Single mom Kira Hudson on Furlough Friday.
Kira Hudson is spending her Friday at the playground, enjoying precious time with her two young sons.
"That's always wonderful because I am a student, and I work full time. So any free time I get, I love spending time with them and just showing them how much I love them," Hudson said.
But the single mom and DMV worker says there is a big downside to this Furlough Friday, forced by the state to save money during the budget crisis.
"Not getting paid,” Husdon laughs, “that's the horrible, horrible part of it. Being a single mother, all of my resources are dependent upon my paycheck. And primarily most of it goes to paying necessary bills,” she says.
With recent cuts, Hudson says she’s bringing home less today than when she worked part-time for the DMV a few years ago. And she fears an additional, fourth furlough day being considered in Sacramento will cut her pay by twenty percent, and put her over the edge.
"I'm always worried that I won't be able to provide for them and that I may have to move back in with my parents. Because it's really coming to that point where I don't know if I'll be able to make it another two or three months," she said.
Mostly, she worries about keeping her boys under medical coverage.
"Both of my boys have asthma so they have to have health coverage, they have to have it," she explains. Hudson can’t afford what she would need to chip in for coverage under the state, yet she makes too much to qualify for Medicare. Her two boys are currently covered under the state’s “Healthy Families” program, which may fall victim to the budget axe.
Hudson says she certainly can’t afford to let her four-year-old play soccer, anymore. And the family has given up cable and driving anywhere out of town because the gas is too expensive. She has nothing left at the end of the month to save.
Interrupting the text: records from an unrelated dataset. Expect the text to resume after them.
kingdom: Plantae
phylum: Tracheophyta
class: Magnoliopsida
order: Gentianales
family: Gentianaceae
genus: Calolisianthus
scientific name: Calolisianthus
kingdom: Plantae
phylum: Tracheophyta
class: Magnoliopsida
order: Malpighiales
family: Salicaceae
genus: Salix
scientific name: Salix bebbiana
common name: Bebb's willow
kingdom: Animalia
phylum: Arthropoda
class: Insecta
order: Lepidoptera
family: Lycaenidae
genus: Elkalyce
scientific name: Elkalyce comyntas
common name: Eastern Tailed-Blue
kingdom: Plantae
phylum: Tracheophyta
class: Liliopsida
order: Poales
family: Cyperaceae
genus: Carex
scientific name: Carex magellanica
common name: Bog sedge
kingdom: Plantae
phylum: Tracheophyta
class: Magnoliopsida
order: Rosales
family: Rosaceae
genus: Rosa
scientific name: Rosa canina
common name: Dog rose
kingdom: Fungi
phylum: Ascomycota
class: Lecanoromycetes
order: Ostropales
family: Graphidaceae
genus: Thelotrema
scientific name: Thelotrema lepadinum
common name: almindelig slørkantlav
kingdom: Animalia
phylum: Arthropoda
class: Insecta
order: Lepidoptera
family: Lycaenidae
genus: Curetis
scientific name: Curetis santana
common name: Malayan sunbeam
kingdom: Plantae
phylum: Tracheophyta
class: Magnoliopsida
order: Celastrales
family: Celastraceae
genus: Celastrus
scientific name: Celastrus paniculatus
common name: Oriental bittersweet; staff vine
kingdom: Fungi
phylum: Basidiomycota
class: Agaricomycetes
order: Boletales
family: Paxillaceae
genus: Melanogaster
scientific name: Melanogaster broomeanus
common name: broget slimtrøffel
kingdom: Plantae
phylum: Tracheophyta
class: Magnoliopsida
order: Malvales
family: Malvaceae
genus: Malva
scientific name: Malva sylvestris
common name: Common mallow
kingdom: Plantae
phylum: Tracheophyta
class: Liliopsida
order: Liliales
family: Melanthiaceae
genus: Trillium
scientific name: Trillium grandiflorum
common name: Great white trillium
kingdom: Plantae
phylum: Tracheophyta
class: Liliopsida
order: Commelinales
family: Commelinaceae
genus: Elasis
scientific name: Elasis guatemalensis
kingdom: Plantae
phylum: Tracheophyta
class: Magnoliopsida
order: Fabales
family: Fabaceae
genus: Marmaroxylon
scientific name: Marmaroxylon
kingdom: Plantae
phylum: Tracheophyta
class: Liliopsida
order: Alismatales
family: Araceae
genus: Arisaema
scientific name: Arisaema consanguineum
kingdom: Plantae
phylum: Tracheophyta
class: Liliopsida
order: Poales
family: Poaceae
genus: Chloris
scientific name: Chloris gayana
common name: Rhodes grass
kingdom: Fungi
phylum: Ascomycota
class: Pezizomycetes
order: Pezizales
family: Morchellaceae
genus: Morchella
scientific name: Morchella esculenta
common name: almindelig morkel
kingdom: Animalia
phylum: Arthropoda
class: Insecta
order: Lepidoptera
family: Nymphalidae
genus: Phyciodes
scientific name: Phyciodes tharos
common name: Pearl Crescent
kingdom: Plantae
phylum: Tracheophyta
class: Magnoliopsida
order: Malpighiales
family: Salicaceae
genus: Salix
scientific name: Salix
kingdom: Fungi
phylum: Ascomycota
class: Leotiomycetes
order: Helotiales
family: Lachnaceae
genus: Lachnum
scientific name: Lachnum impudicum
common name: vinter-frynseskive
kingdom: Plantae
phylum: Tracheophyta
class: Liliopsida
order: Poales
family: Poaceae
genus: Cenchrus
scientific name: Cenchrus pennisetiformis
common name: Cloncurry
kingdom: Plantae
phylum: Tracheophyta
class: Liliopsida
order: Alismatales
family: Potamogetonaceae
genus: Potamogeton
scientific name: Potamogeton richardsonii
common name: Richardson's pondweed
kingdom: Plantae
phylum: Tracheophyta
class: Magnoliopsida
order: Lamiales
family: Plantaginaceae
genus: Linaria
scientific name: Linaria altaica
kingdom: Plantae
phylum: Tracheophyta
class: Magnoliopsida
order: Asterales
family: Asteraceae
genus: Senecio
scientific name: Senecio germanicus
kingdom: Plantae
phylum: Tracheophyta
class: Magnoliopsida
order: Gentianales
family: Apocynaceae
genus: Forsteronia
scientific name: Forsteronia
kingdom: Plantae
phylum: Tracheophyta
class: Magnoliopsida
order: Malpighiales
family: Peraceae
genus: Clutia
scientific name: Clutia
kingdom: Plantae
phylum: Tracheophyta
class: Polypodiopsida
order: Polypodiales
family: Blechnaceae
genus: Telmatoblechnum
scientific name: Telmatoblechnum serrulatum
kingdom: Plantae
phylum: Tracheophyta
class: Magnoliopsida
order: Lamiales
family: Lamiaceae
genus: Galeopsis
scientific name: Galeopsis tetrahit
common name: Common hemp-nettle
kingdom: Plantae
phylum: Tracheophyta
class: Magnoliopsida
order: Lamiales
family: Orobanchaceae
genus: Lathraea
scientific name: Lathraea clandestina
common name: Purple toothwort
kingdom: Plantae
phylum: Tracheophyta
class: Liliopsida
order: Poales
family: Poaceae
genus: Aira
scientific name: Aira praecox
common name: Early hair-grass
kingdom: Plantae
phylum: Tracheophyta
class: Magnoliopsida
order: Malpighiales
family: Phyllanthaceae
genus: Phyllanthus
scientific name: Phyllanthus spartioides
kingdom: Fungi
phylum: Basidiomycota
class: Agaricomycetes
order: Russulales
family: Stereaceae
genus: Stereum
"A lot of sleepless nights wondering if I can make ends meet for them," she said.
"Workers here at the DMV, they don't make a lot of money to begin with, so when you're cut twenty percent out of your budget, that's gonna put a lot of people over the edge, it's really beginning to do that now," said Roland Becht, a DMV Field Representative.
Becht says he knows many people think DMV and other state workers do not work hard, but he insists they do exactly that, for not much pay.
" We do work hard and we and I don't think we expect something for nothing. But we expect, I think, a fair treatment for the work that we do," Becht said. "We're average working people just like everybody else. "
At the Chula Vista DMV office, customers also say they’re also feeling the pinch of the reduced hours.
"I can't get business done cause they're closed now," said Xavier Davis Friday morning. He hoped to pay for his car registration so he could get the towed vehicle back. Now he’ll have to wait for Monday, as he racks up a bill at the impound lot.